Düsseldorf. In den vergangenen Wochen hatte die Stadtspitze ein multimediales Dauerfeuer abgebrannt: Immer wieder drängte sie mit Forderungen zur Verbesserung der Sicherheit am Burgplatz in Presse, Funk und Fernsehen. Irgendwann konnte Polizeipräsident Herbert Schenkelberg dem Druck nicht mehr standhalten – es wurde eine Arbeitsgruppe aus Stadt und Polizei gebildet, um Lösungen zu suchen.
Gestern gab es das Abschlussgespräch zwischen dem Präsidenten und Oberbürgermeister Joachim Erwin. Direkt im Anschluss wurden, natürlich, die Medien informiert. Das wichtigste Ergebnis der Beratungen: Es wird ein zeitlich und räumlich befristetes Alkoholverbot auf dem Burgplatz geben. Eine Videoüberwachung für den Bereich der Freitreppe ist aber endgültig vom Tisch.

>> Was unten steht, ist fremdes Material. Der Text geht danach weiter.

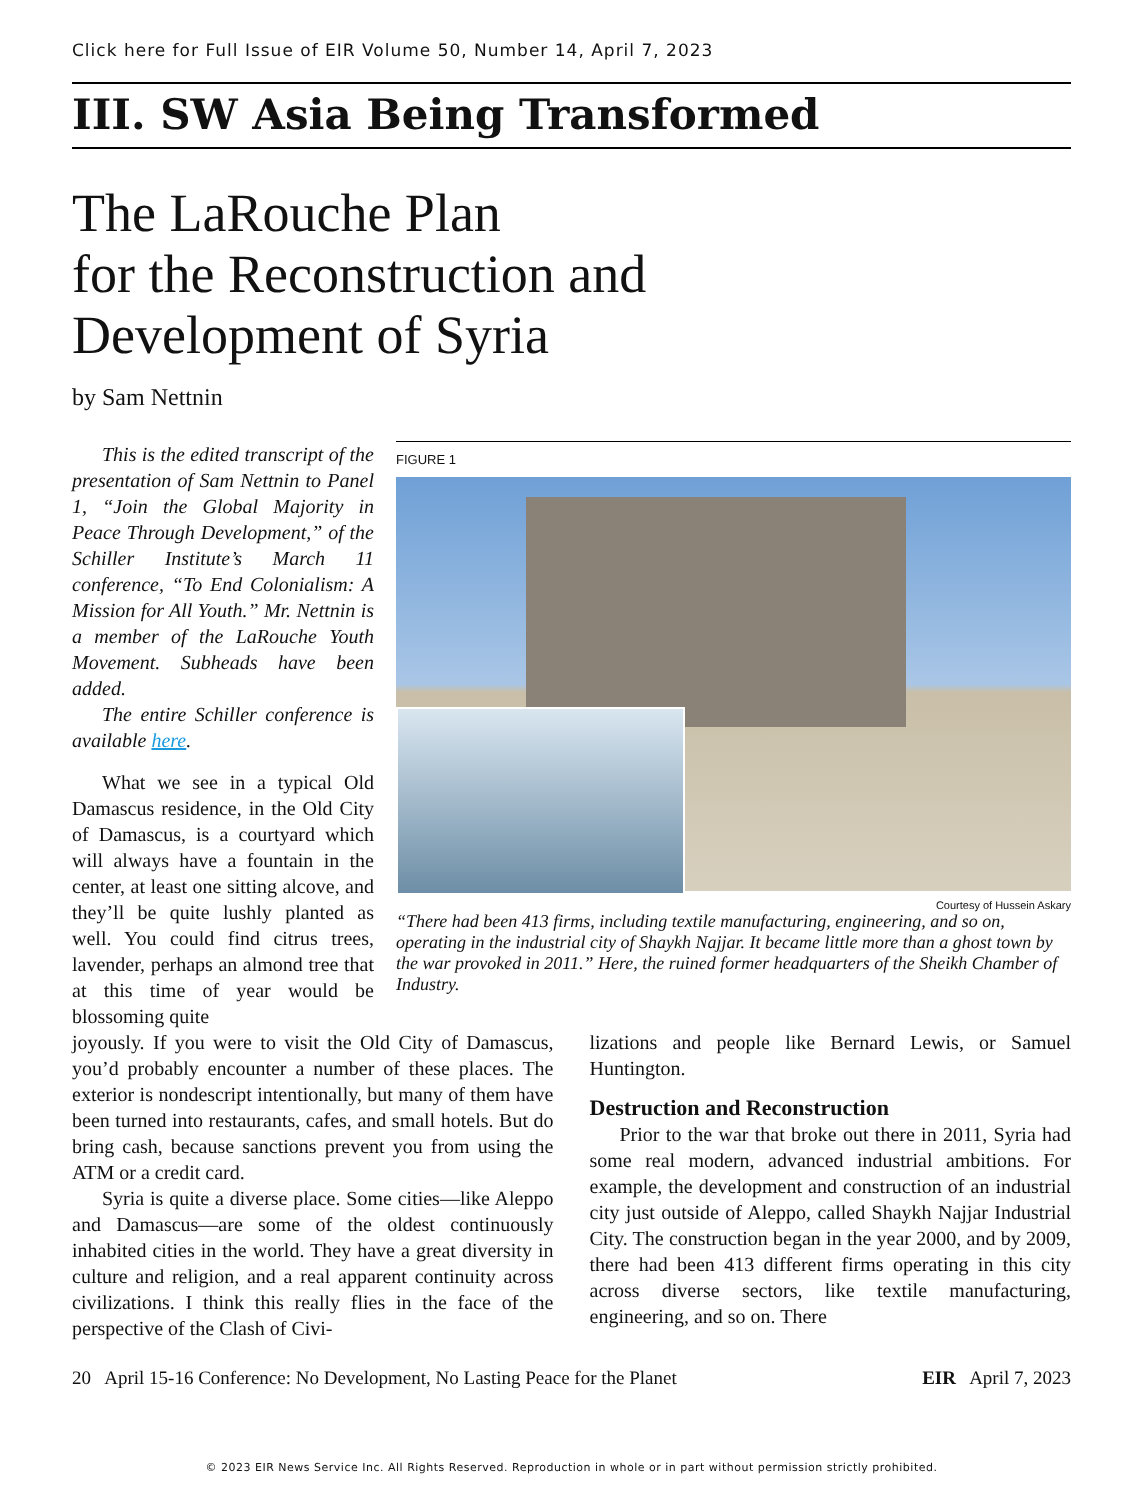Click here for Full Issue of EIR Volume 50, Number 14, April 7, 2023
III. SW Asia Being Transformed
The LaRouche Plan
for the Reconstruction and
Development of Syria
by Sam Nettnin
This is the edited transcript of the presentation of Sam Nettnin to Panel 1, “Join the Global Majority in Peace Through Development,” of the Schiller Institute’s March 11 conference, “To End Colonialism: A Mission for All Youth.” Mr. Nettnin is a member of the LaRouche Youth Movement. Subheads have been added.
The entire Schiller conference is available here.
What we see in a typical Old Damascus residence, in the Old City of Damascus, is a courtyard which will always have a fountain in the center, at least one sitting alcove, and they’ll be quite lushly planted as well. You could find citrus trees, lavender, perhaps an almond tree that at this time of year would be blossoming quite
FIGURE 1
Courtesy of Hussein Askary
“There had been 413 firms, including textile manufacturing, engineering, and so on, operating in the industrial city of Shaykh Najjar. It became little more than a ghost town by the war provoked in 2011.” Here, the ruined former headquarters of the Sheikh Chamber of Industry.
joyously. If you were to visit the Old City of Damascus, you’d probably encounter a number of these places. The exterior is nondescript intentionally, but many of them have been turned into restaurants, cafes, and small hotels. But do bring cash, because sanctions prevent you from using the ATM or a credit card.
Syria is quite a diverse place. Some cities—like Aleppo and Damascus—are some of the oldest continuously inhabited cities in the world. They have a great diversity in culture and religion, and a real apparent continuity across civilizations. I think this really flies in the face of the perspective of the Clash of Civi-
lizations and people like Bernard Lewis, or Samuel Huntington.
Destruction and Reconstruction
Prior to the war that broke out there in 2011, Syria had some real modern, advanced industrial ambitions. For example, the development and construction of an industrial city just outside of Aleppo, called Shaykh Najjar Industrial City. The construction began in the year 2000, and by 2009, there had been 413 different firms operating in this city across diverse sectors, like textile manufacturing, engineering, and so on. There
20 April 15-16 Conference: No Development, No Lasting Peace for the Planet EIR April 7, 2023
© 2023 EIR News Service Inc. All Rights Reserved. Reproduction in whole or in part without permission strictly prohibited.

Der Polizeipräsident wird zum talentierten Diplomaten
Herbert Schenkelberg erwies sich auf der Pressekonferenz als talentierter Diplomat. Er lobte die „sachliche und freundliche Atmosphäre“ des Gesprächs. Und er erklärte, warum das Alkoholverbot kommt.
Denn die meisten Probleme gibt es an den Freitag- und Samstagabendenden, wo neben den „ortsansässigen“ Punks, Obdachlosen und Alkoholikern noch eine gefährliche Mischung aus gewaltbereiten Düsseldorfer Jugendlichen und aggressiven Besuchern der Altstadt hinzu kommt. „Es ist klar festzustellen: Mit steigendem Alkoholpegel steigt vor allem bei den Besuchern die Bereitschaft zu Gewalt“, erklärte Schenkelberg.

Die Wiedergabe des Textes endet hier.